> **WRITTEN PROBLEM**
Reproduce the records word for word, beginning at the line that has "Number of forks on the table: 6" and stopping after the last line of the records. Leave the picture lines out of your answer.

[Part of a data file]
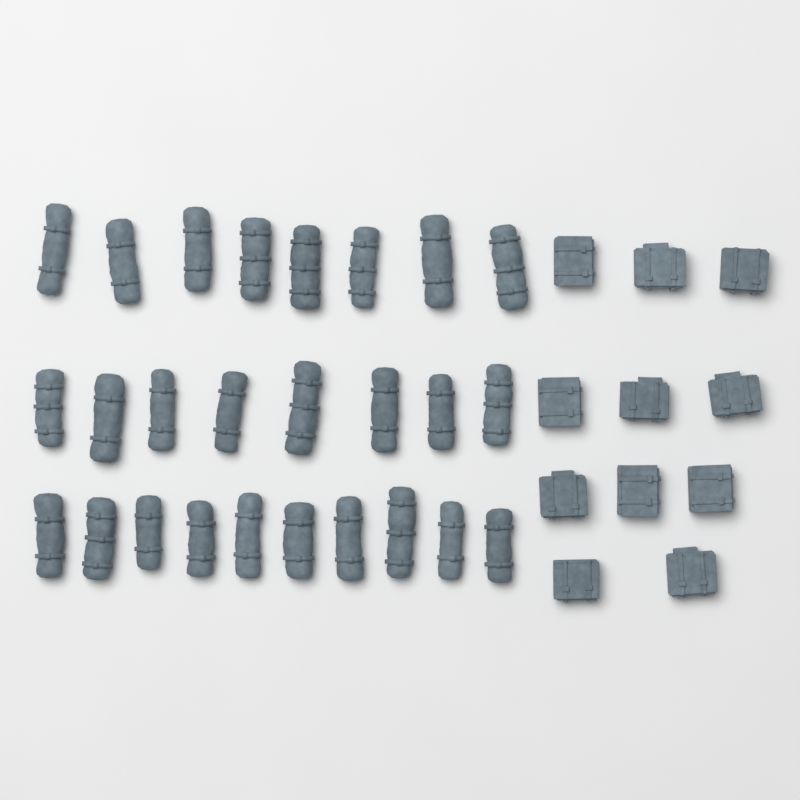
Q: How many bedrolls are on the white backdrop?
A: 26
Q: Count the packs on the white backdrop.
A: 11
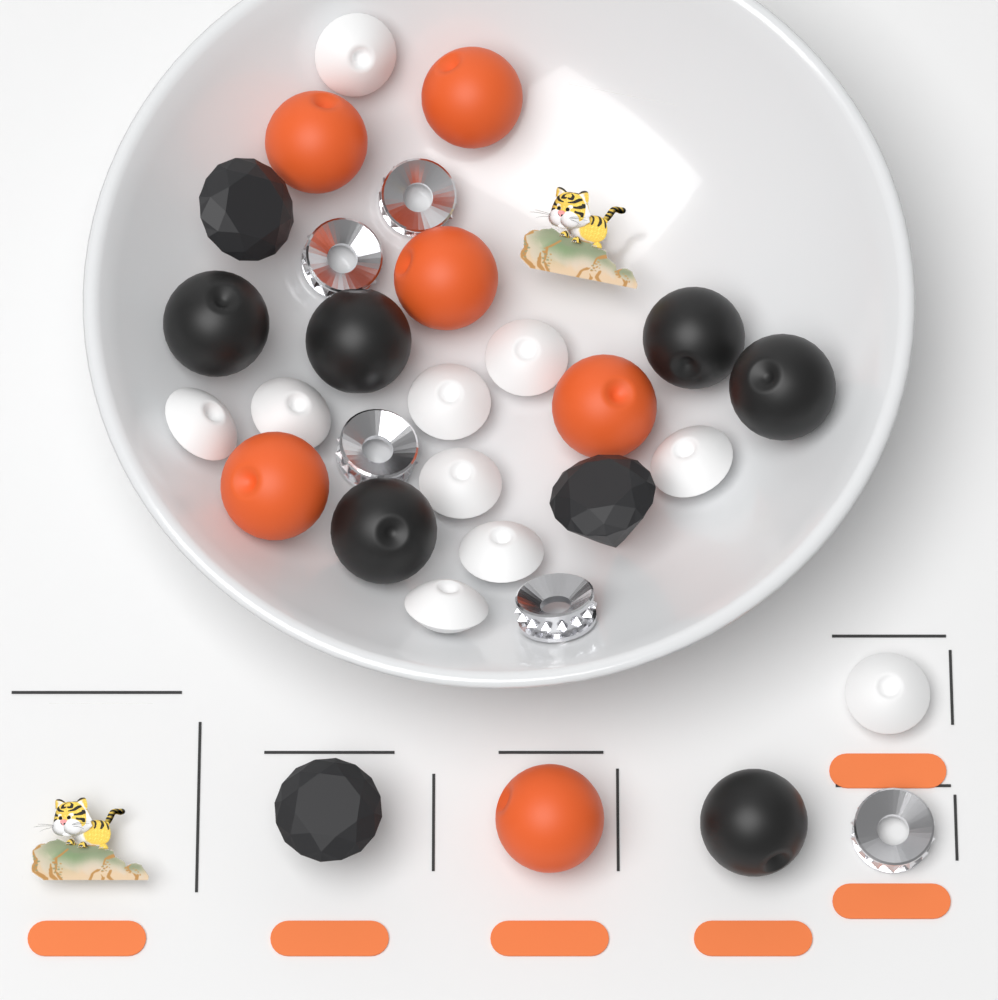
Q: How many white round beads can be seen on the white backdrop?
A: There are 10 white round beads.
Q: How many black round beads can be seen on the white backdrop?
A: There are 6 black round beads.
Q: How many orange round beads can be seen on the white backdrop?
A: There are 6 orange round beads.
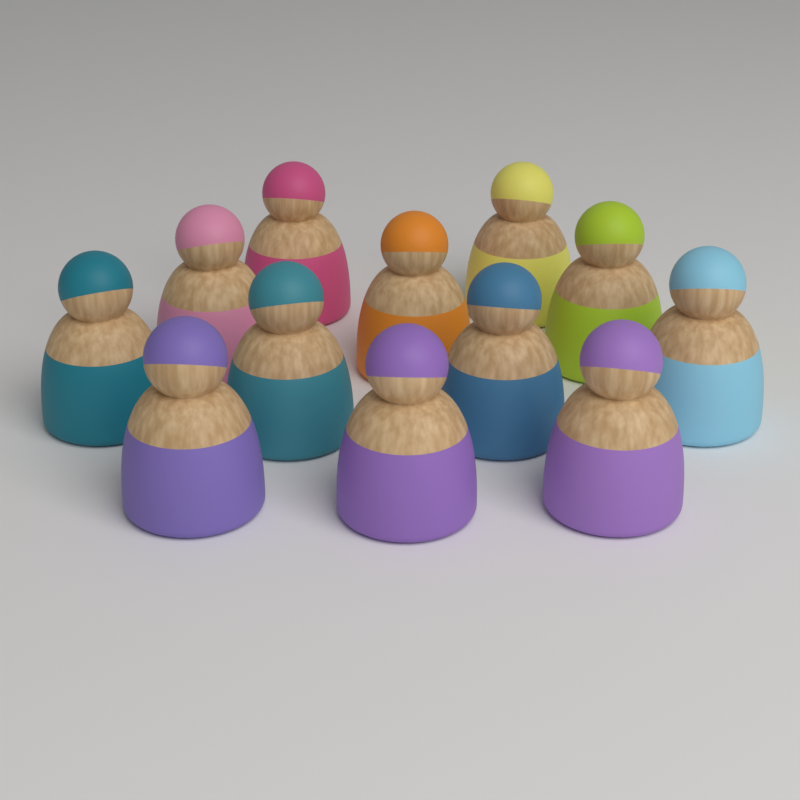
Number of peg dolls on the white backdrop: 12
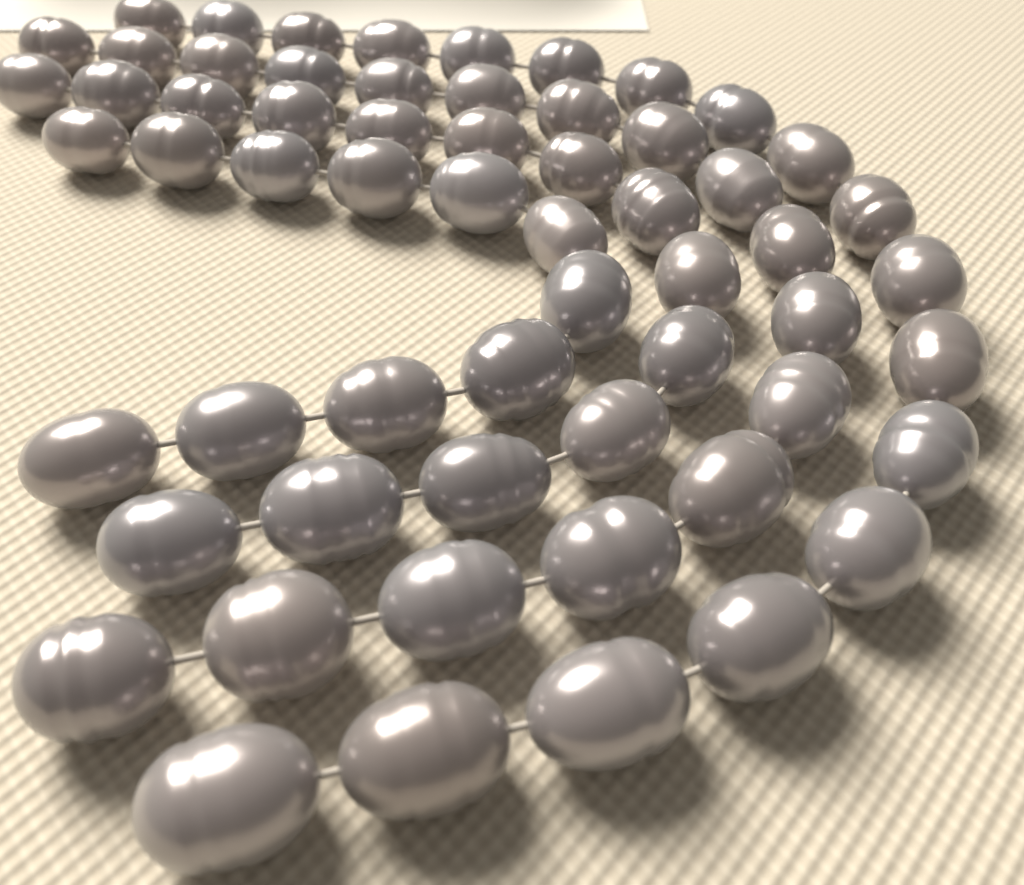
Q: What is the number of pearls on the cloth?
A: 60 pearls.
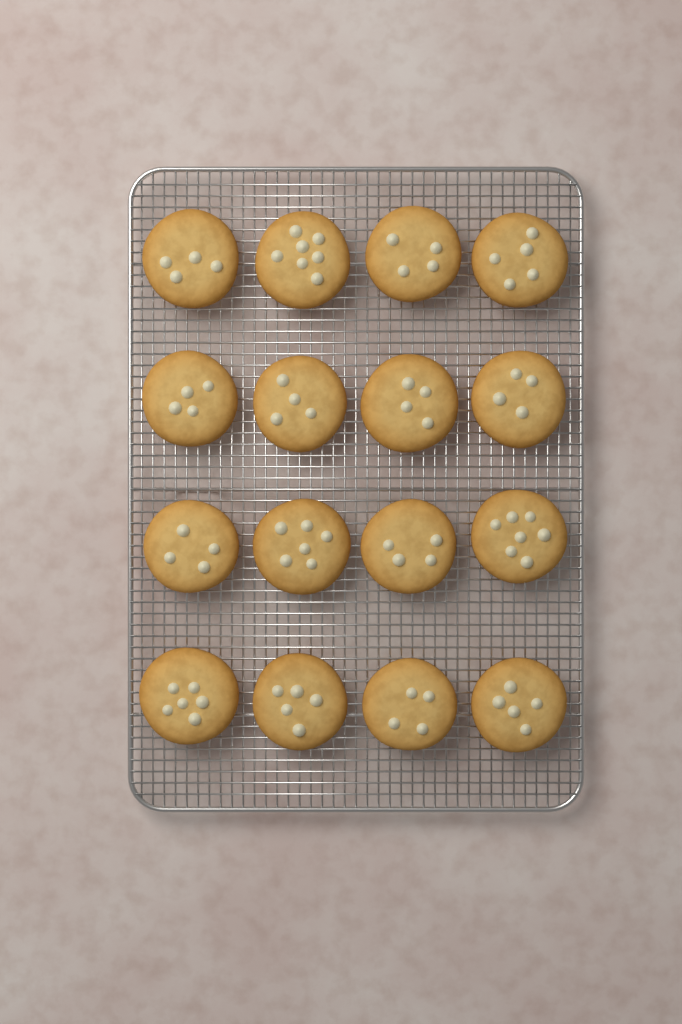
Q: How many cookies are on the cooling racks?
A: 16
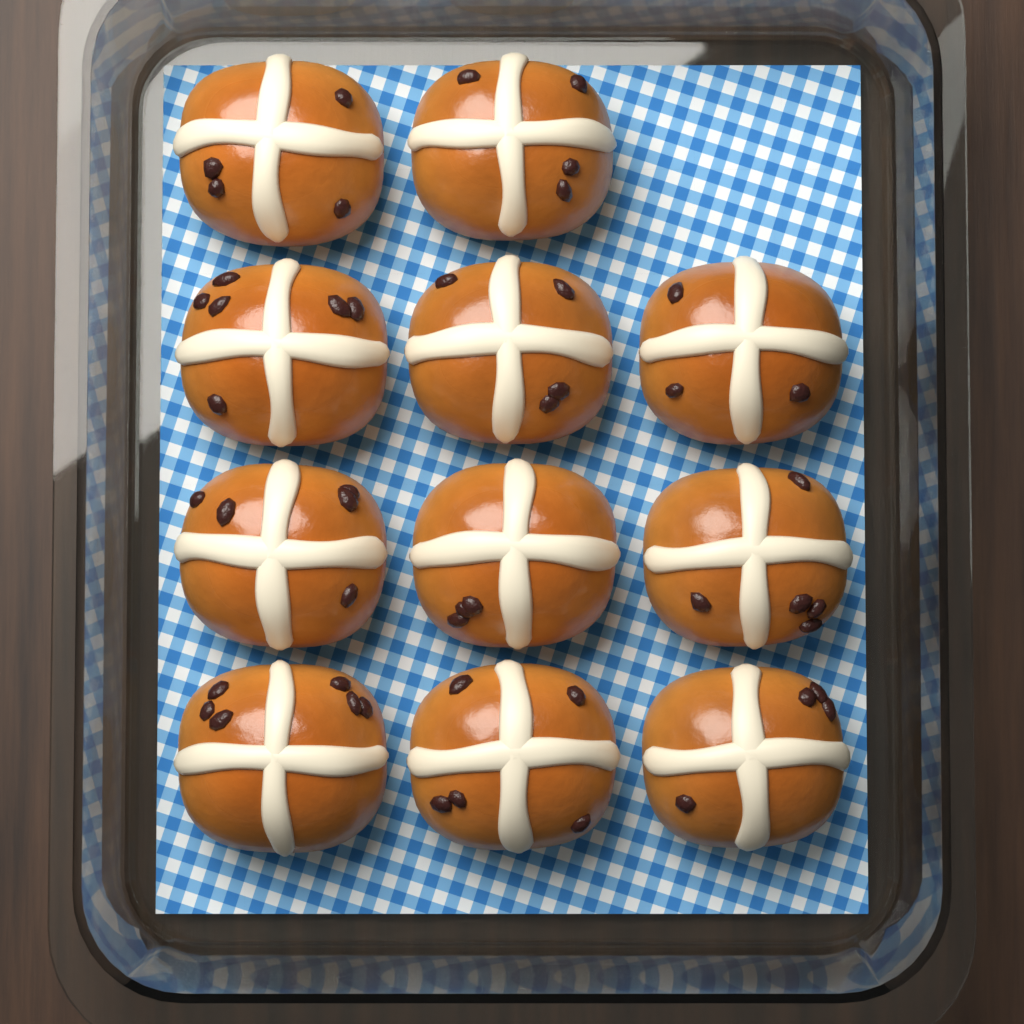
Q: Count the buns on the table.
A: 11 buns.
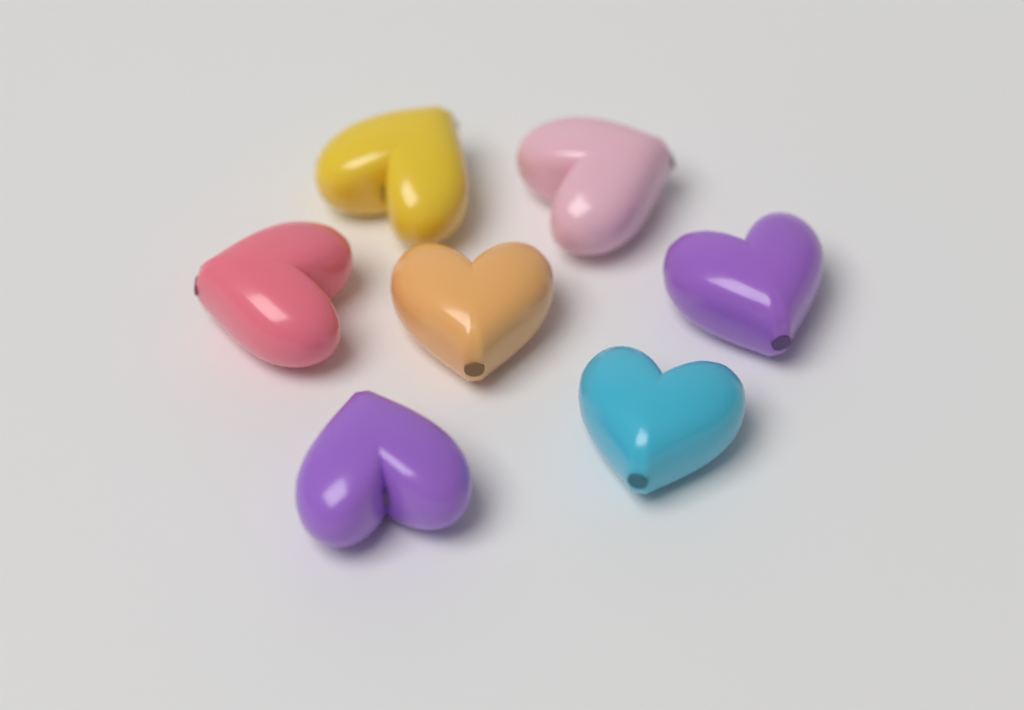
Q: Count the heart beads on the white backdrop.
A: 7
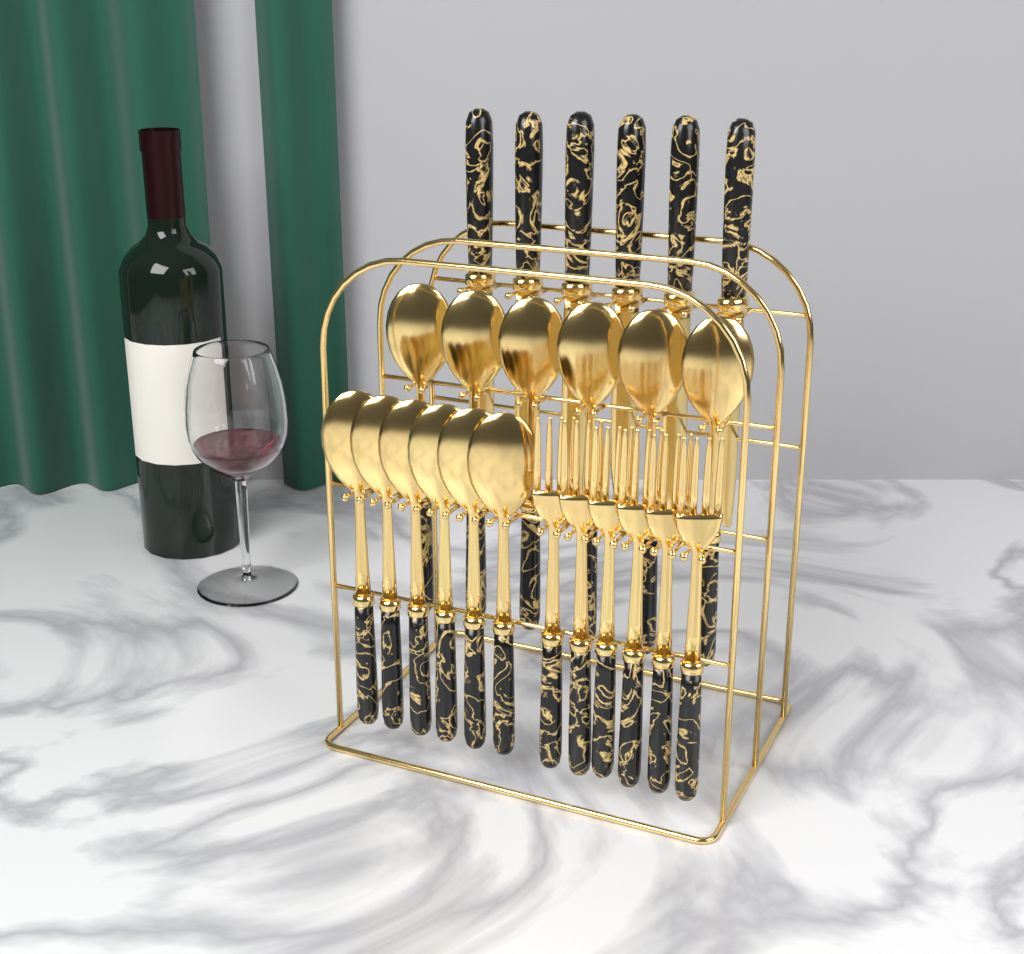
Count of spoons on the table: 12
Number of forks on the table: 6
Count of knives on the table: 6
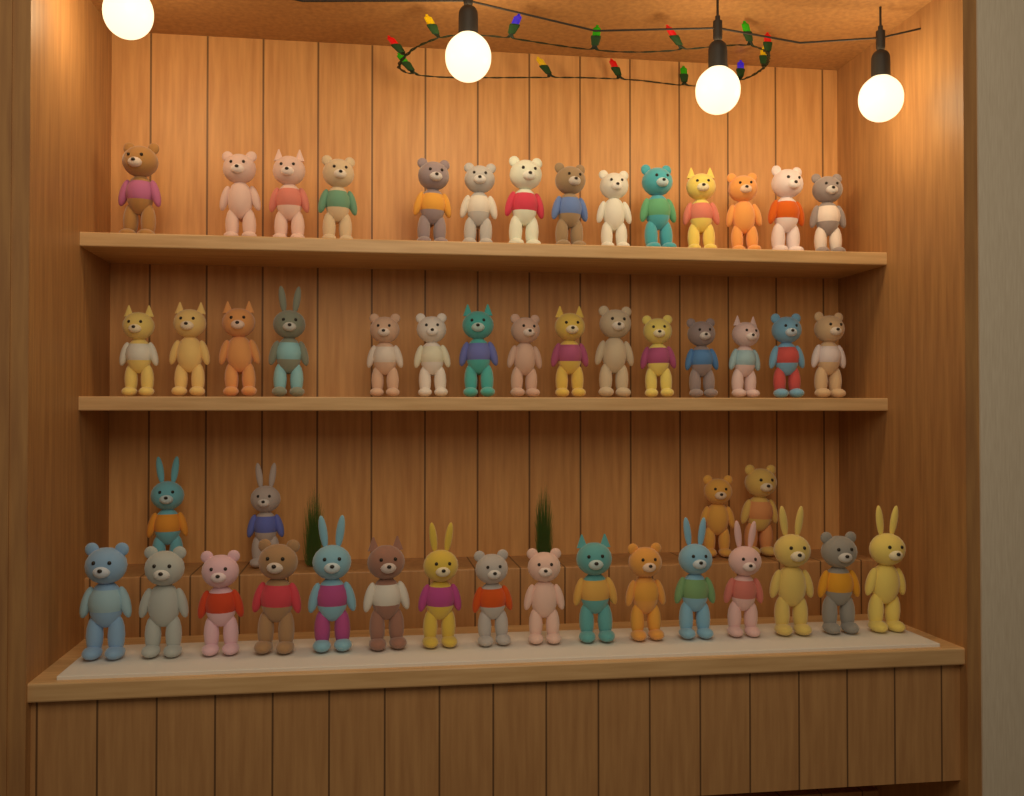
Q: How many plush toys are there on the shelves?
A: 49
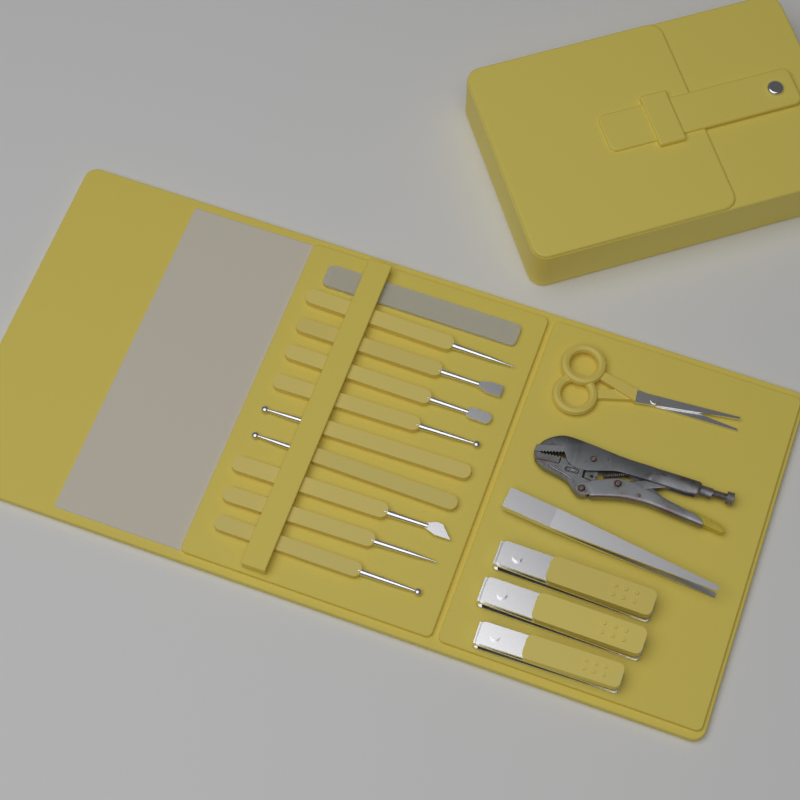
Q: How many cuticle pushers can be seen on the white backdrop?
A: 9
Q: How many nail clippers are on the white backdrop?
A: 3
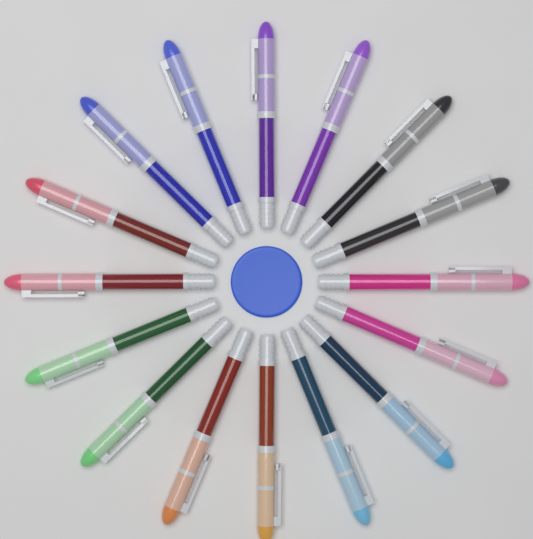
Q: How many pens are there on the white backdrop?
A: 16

> **ANSWER BELOW**
Number of forks on the table: 6
Count of knives on the table: 6
Q: How many plush toys are there on the shelves?
A: 49
Q: How many cuticle pushers can be seen on the white backdrop?
A: 9
Q: How many nail clippers are on the white backdrop?
A: 3
Q: How many pens are there on the white backdrop?
A: 16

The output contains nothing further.